In the part that opens with the line containing "In der Wartezeit" and closes with the line containing "in Java war", replace "Abstecher" with "Ausflug" and write out those lines with everything else unchanged.

━━━━

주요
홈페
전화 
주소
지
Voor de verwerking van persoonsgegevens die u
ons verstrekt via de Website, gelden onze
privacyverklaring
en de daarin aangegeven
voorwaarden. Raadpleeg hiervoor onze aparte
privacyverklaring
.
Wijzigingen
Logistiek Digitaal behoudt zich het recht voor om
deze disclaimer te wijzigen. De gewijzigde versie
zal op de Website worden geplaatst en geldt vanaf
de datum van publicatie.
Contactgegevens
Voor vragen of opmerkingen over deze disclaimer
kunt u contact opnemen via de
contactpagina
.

━━━━

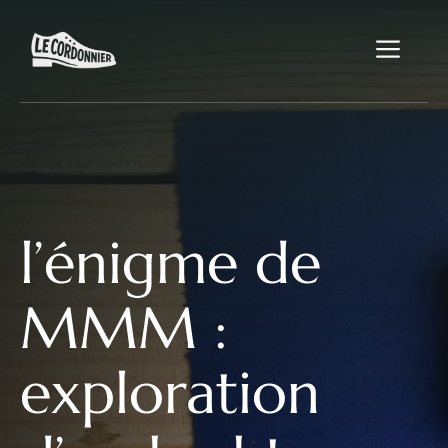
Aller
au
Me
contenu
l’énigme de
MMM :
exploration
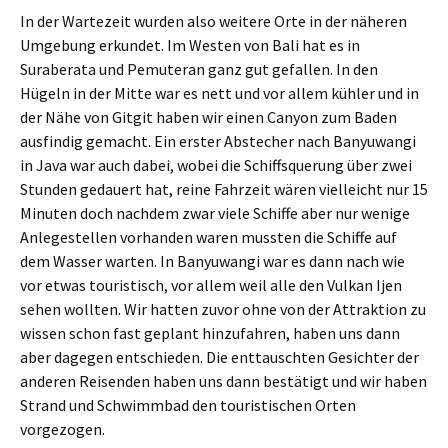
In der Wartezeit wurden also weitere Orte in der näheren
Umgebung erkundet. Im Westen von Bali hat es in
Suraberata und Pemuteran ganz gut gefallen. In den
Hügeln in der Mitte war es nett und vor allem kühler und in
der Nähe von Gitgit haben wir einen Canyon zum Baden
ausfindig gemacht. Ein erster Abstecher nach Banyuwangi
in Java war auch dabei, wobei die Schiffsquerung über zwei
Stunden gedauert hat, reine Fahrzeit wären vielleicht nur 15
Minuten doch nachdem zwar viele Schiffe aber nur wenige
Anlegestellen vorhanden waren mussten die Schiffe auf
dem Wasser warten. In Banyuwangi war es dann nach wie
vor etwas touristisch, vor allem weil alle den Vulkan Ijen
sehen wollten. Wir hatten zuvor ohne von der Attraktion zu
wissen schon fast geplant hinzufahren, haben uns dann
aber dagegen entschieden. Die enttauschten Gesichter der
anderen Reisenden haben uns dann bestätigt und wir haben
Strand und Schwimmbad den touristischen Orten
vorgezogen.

━━━━

- **COMPLETED TASK**:
In der Wartezeit wurden also weitere Orte in der näheren
Umgebung erkundet. Im Westen von Bali hat es in
Suraberata und Pemuteran ganz gut gefallen. In den
Hügeln in der Mitte war es nett und vor allem kühler und in
der Nähe von Gitgit haben wir einen Canyon zum Baden
ausfindig gemacht. Ein erster Ausflug nach Banyuwangi
in Java war auch dabei, wobei die Schiffsquerung über zwei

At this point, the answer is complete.